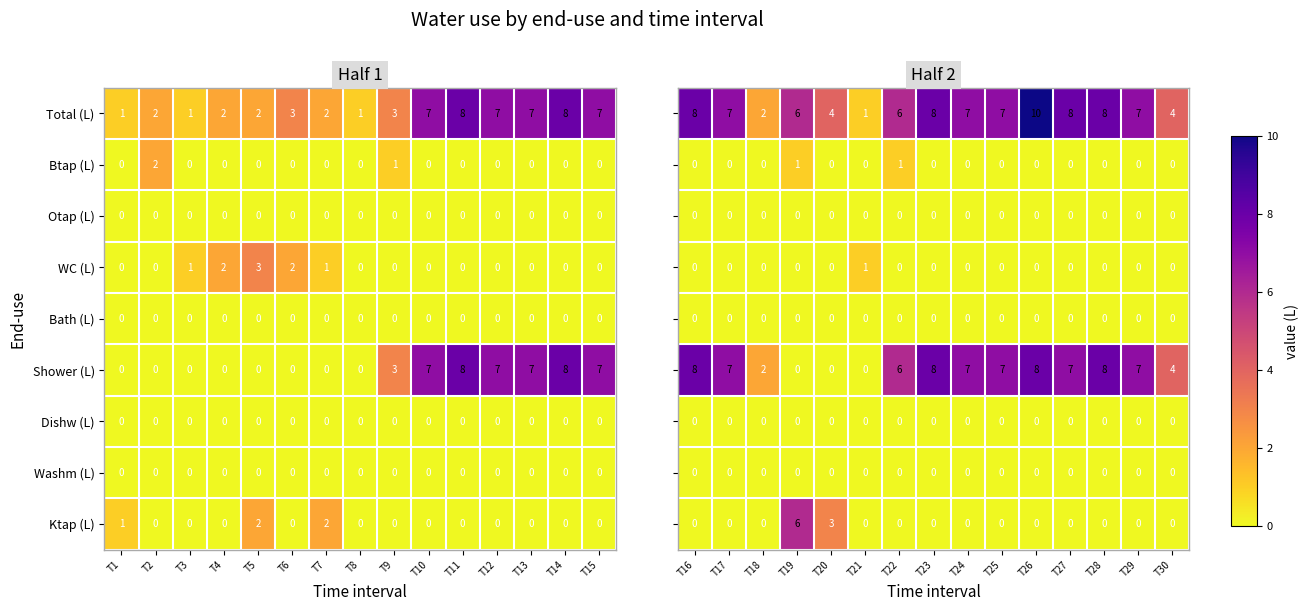

Is it true that WC (L) equals 1 at T4?

False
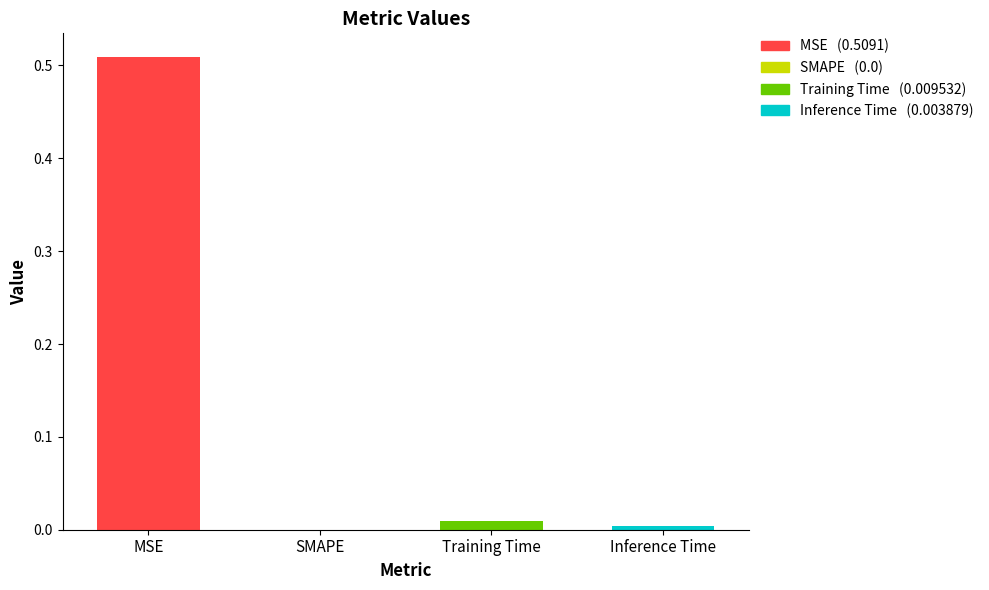

The value at Inference Time is 0.0. True or false?

True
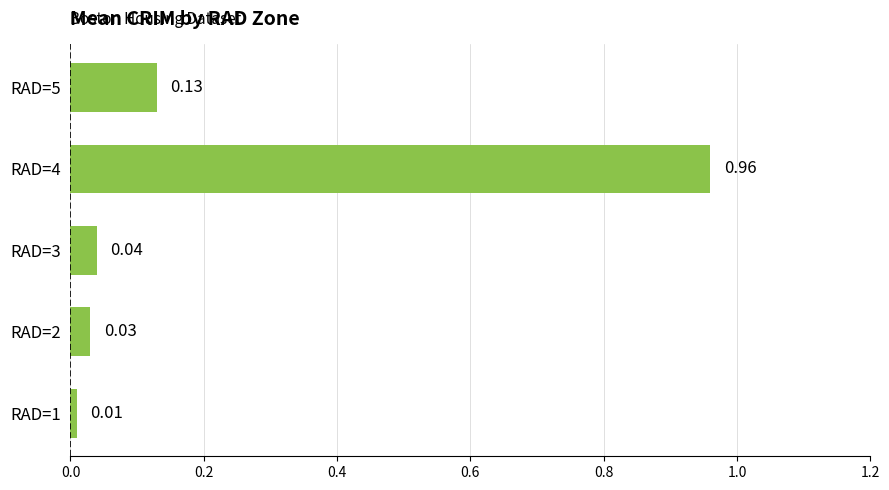

What is the sum of all values?

1.2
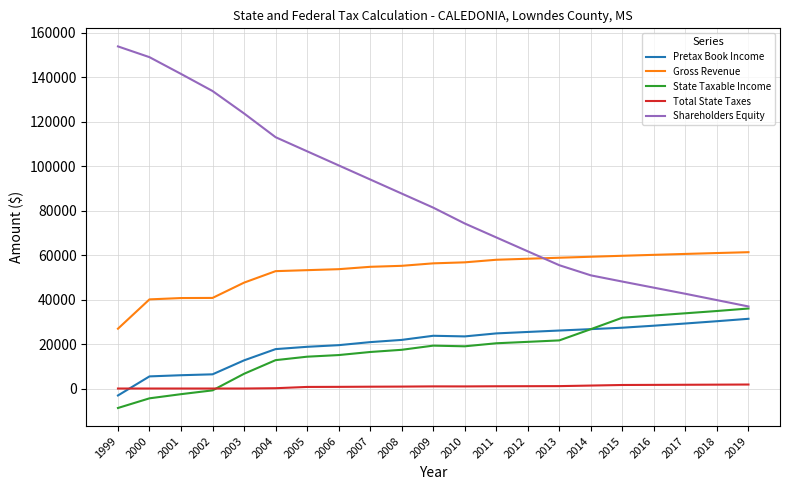

How many series are shown in this chart?

5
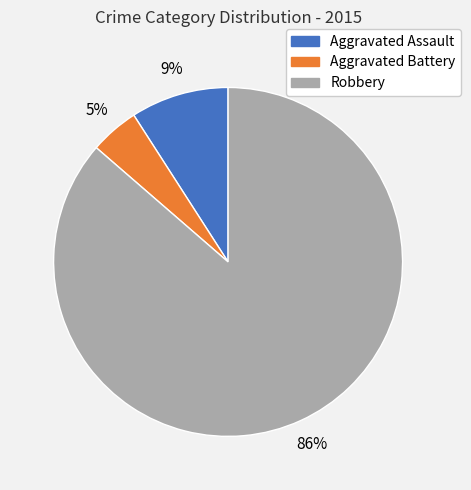

Count the number of slices in the pie.

3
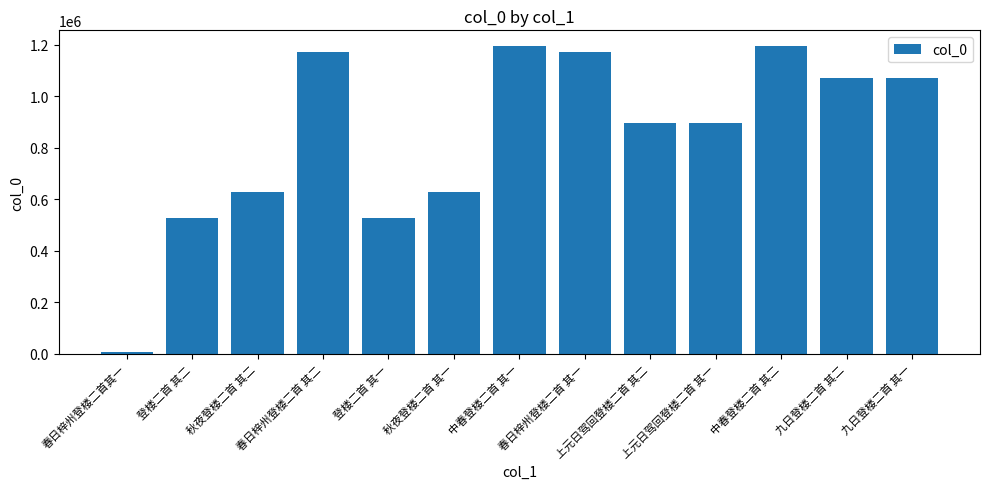

What is the maximum value shown in the chart?

1196506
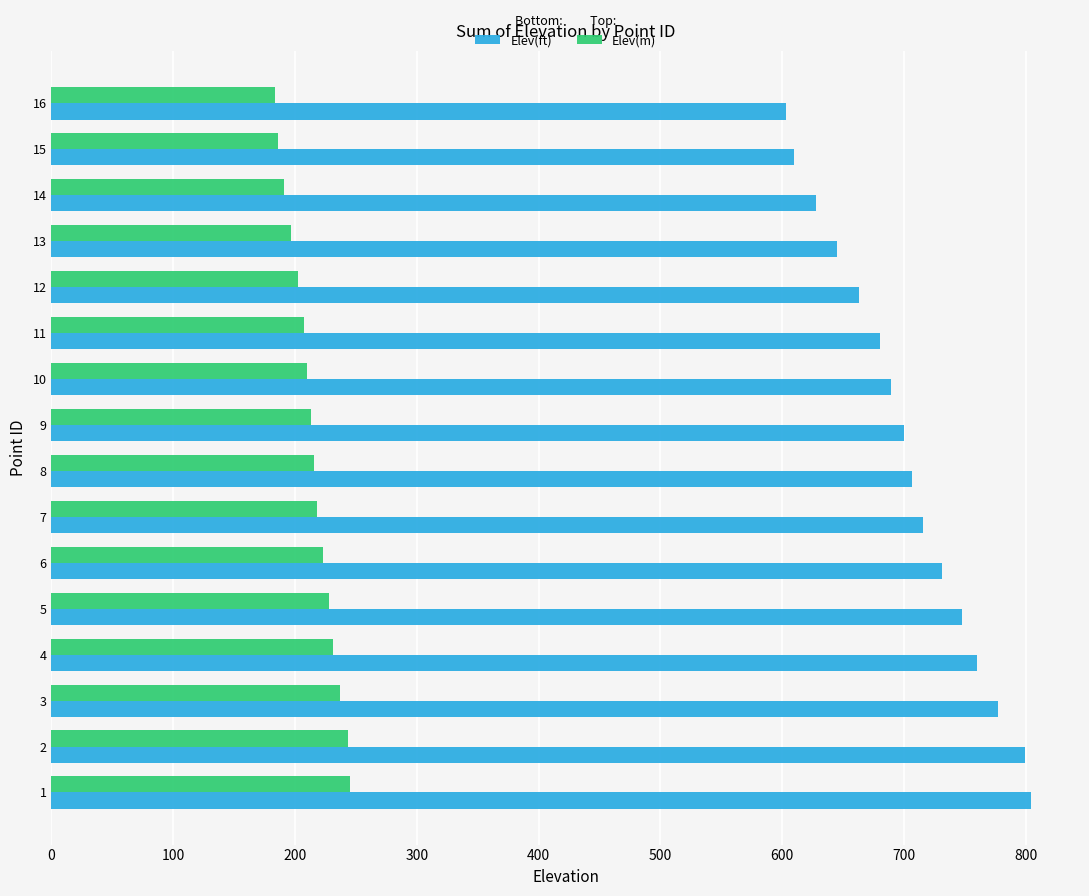

Which series has the largest range (max minus min)?

Elev(ft)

PROBLEM DESCRIPTION:
Can you transcribe the rows from the line containing "Count the number of slices in the pie." through the end of the rows, inclusive, omitting the pictures?

OUTPUT FOR THIS EXERCISE:
Count the number of slices in the pie.

3

What is the maximum value shown in the chart?

1196506

Which series has the largest range (max minus min)?

Elev(ft)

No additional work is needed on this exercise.